### [本文抜粋]

核医学検査で使う薬とはどんなものですか?

この検査に用いられる薬を放射性医薬品といいます。普通の医薬品と異なり、γ(ガンマ)線などの放射線を放出して減衰していくラジオアイソトープを含む薬品で、時間の経過とともに効力を失います。また専用の施設において放射線の取扱いに習熟した専門医が使用するよう法的に規制されています。
この薬は患者さんに直接注射したり飲んでもらったりして検査をするインビボ検査に使用します。


●インビボ検査用放射性医薬品とは?
直接患者さんの体内に放射性同位元素が入るわけですから、受ける放射線ができるだけ少ない薬が選ばれます。そのためには半減期が短く、体外に早く排泄されるもの、できるだけ弱いガンマ線のみだすものが望ましいとされています。このような条件で最も多く用いられているアイソトープはテクネチウム-99m、ヨウ素-123、タリウム-201、ガリウム-67などで、半減期は6時間~3日と短く、多くの場合、急速に体外に排泄されるものです。これらの薬は脳梗塞、認知症、心筋梗塞、狭心症、悪性腫瘍、転移性骨腫瘍など多くの病気の診断に利用されています。


PET(ペット)検査を新聞やテレビで見かけたことがあります。PET検査ってなんですか?

近年PET(ペット)とか、ポジトロンCTと呼ばれる検査が一部の病院や検診センターで行われるようになりましたが、これもアイソトープを使う核医学検査の一つです。限られた施設でしか行われていない検査ですが、脳や心臓の働きを調べたり、がんの病巣を細かく探る精密検査として利用されたりします。


●ふつうのアイソトープ検査とどこが違うのですか?

### [作業課題]
核医学検査の薬とPET検査についての本文を、一字も変えずに全文返しなさい。

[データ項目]
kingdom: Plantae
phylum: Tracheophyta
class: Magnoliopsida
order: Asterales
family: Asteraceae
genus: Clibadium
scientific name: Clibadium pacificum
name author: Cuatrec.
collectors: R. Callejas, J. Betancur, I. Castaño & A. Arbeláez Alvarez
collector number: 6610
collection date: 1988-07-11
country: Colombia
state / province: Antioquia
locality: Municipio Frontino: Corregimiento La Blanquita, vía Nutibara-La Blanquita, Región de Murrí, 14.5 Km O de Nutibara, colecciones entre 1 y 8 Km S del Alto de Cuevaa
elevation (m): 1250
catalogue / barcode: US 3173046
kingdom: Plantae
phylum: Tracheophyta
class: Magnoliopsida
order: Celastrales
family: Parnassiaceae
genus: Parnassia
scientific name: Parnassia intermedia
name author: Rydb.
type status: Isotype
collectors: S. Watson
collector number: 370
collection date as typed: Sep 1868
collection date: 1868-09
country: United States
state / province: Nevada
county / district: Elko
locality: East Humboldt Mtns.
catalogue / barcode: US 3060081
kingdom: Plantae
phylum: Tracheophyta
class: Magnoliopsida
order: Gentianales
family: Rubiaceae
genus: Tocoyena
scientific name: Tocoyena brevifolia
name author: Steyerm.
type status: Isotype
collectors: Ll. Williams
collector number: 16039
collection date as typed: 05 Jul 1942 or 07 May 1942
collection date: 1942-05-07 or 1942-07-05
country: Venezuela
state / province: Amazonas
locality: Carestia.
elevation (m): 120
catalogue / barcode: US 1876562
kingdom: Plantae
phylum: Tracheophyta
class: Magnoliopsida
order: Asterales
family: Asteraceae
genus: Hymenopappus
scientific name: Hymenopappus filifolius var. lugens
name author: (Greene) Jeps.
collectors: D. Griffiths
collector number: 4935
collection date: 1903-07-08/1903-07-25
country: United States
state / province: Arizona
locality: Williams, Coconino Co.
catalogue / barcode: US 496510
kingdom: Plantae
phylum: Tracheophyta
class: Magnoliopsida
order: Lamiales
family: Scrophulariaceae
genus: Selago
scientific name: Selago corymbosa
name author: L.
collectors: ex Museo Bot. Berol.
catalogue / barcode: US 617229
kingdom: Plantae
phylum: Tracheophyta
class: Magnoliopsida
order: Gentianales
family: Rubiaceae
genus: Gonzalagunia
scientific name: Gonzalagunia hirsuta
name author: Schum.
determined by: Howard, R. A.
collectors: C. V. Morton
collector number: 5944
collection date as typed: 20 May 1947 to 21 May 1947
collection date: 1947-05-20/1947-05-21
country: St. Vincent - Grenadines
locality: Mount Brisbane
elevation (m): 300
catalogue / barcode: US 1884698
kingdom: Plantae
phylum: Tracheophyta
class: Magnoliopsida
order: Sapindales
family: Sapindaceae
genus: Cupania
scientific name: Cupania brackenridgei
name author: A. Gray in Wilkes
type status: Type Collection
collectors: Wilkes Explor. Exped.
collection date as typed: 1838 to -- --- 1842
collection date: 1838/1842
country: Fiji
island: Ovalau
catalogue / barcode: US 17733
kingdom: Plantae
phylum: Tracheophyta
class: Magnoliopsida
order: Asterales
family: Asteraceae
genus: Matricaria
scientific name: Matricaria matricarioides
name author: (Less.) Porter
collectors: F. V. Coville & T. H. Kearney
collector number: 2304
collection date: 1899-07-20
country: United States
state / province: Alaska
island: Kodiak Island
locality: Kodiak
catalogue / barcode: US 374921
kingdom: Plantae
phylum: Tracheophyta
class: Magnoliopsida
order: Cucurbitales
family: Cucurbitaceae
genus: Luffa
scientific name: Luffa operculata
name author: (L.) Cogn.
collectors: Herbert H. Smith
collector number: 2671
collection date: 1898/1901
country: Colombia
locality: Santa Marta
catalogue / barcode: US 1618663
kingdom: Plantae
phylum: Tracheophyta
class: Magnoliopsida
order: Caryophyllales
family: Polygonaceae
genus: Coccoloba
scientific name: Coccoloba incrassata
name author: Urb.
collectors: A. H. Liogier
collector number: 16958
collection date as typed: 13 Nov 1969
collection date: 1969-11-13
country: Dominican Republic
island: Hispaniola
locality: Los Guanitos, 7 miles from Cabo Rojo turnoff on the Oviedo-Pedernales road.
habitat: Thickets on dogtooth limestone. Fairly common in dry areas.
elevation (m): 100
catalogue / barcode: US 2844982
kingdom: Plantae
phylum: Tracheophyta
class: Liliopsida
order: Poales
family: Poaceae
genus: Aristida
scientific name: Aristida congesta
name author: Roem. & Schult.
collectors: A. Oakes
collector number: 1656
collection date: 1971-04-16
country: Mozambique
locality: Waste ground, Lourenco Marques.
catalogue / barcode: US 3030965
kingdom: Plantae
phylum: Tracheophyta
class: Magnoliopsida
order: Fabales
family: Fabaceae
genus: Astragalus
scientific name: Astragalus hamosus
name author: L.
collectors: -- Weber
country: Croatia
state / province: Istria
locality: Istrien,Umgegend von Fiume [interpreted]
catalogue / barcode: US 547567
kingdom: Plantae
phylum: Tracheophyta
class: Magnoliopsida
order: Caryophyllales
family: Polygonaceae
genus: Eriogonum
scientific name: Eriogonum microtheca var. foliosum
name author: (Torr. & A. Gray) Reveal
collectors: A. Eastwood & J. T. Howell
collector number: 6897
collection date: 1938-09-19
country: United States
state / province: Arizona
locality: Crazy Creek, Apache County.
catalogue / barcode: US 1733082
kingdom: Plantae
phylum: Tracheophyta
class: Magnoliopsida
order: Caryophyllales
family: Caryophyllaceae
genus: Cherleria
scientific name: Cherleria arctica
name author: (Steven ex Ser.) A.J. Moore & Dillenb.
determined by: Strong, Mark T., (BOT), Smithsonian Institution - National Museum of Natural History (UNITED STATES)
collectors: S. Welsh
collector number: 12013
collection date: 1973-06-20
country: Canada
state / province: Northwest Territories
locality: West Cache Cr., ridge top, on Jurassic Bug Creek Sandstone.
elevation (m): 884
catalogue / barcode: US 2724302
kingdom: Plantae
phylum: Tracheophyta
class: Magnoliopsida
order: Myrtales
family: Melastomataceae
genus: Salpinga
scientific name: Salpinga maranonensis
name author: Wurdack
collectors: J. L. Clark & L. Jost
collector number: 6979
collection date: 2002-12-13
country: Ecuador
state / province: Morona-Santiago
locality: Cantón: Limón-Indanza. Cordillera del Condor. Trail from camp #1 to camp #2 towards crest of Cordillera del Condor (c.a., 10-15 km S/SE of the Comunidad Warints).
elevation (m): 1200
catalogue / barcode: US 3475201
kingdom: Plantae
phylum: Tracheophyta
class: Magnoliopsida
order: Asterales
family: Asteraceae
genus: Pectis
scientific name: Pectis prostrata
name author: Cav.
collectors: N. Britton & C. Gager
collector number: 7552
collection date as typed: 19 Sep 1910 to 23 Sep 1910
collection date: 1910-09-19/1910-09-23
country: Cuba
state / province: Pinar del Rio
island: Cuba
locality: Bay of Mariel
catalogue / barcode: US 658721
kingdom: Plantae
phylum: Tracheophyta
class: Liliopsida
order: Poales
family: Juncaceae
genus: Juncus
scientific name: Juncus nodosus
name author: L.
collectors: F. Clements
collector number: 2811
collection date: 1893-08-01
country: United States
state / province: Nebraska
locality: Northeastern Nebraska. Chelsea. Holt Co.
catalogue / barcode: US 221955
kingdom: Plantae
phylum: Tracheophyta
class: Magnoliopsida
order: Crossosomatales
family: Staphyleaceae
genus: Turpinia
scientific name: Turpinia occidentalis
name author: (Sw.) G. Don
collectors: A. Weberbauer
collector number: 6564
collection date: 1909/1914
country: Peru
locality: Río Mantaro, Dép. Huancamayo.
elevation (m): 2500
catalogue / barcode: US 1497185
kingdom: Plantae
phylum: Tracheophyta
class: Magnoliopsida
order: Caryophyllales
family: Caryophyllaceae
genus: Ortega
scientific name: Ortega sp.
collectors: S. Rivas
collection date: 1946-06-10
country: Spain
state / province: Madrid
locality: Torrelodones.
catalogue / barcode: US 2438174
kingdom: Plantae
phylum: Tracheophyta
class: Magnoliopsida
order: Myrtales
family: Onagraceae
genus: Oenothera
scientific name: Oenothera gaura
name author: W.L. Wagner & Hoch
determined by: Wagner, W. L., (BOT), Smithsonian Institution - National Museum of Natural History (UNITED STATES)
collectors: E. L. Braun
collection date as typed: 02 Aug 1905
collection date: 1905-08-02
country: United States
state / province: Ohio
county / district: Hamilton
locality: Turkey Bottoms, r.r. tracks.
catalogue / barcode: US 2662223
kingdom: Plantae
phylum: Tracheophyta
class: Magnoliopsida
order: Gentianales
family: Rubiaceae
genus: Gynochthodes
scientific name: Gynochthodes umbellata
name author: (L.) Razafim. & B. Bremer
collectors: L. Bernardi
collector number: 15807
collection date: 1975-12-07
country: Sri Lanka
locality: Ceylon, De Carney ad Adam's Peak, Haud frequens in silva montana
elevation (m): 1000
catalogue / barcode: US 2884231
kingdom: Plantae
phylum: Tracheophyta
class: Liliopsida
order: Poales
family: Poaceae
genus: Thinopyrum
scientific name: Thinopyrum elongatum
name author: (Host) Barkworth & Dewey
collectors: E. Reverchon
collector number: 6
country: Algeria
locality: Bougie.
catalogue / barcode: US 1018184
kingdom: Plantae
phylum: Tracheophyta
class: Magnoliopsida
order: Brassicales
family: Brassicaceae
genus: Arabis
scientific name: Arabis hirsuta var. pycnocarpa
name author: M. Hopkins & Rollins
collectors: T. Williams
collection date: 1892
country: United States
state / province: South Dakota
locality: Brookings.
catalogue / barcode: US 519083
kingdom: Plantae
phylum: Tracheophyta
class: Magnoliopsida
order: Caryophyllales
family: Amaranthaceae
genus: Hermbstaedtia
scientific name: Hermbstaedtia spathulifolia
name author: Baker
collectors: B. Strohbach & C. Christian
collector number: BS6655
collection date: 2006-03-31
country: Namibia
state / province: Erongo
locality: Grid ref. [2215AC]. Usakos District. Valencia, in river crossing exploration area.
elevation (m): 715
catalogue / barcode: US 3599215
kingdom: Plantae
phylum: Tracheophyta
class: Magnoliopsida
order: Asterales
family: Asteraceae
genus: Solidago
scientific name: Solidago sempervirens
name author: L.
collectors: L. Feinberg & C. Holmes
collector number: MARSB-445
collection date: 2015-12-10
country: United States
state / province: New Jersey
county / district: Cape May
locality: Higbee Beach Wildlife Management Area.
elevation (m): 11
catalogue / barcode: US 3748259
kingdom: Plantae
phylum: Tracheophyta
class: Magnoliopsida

### [解答]
核医学検査で使う薬とはどんなものですか?

この検査に用いられる薬を放射性医薬品といいます。普通の医薬品と異なり、γ(ガンマ)線などの放射線を放出して減衰していくラジオアイソトープを含む薬品で、時間の経過とともに効力を失います。また専用の施設において放射線の取扱いに習熟した専門医が使用するよう法的に規制されています。
この薬は患者さんに直接注射したり飲んでもらったりして検査をするインビボ検査に使用します。


●インビボ検査用放射性医薬品とは?
直接患者さんの体内に放射性同位元素が入るわけですから、受ける放射線ができるだけ少ない薬が選ばれます。そのためには半減期が短く、体外に早く排泄されるもの、できるだけ弱いガンマ線のみだすものが望ましいとされています。このような条件で最も多く用いられているアイソトープはテクネチウム-99m、ヨウ素-123、タリウム-201、ガリウム-67などで、半減期は6時間~3日と短く、多くの場合、急速に体外に排泄されるものです。これらの薬は脳梗塞、認知症、心筋梗塞、狭心症、悪性腫瘍、転移性骨腫瘍など多くの病気の診断に利用されています。


PET(ペット)検査を新聞やテレビで見かけたことがあります。PET検査ってなんですか?

近年PET(ペット)とか、ポジトロンCTと呼ばれる検査が一部の病院や検診センターで行われるようになりましたが、これもアイソトープを使う核医学検査の一つです。限られた施設でしか行われていない検査ですが、脳や心臓の働きを調べたり、がんの病巣を細かく探る精密検査として利用されたりします。


●ふつうのアイソトープ検査とどこが違うのですか?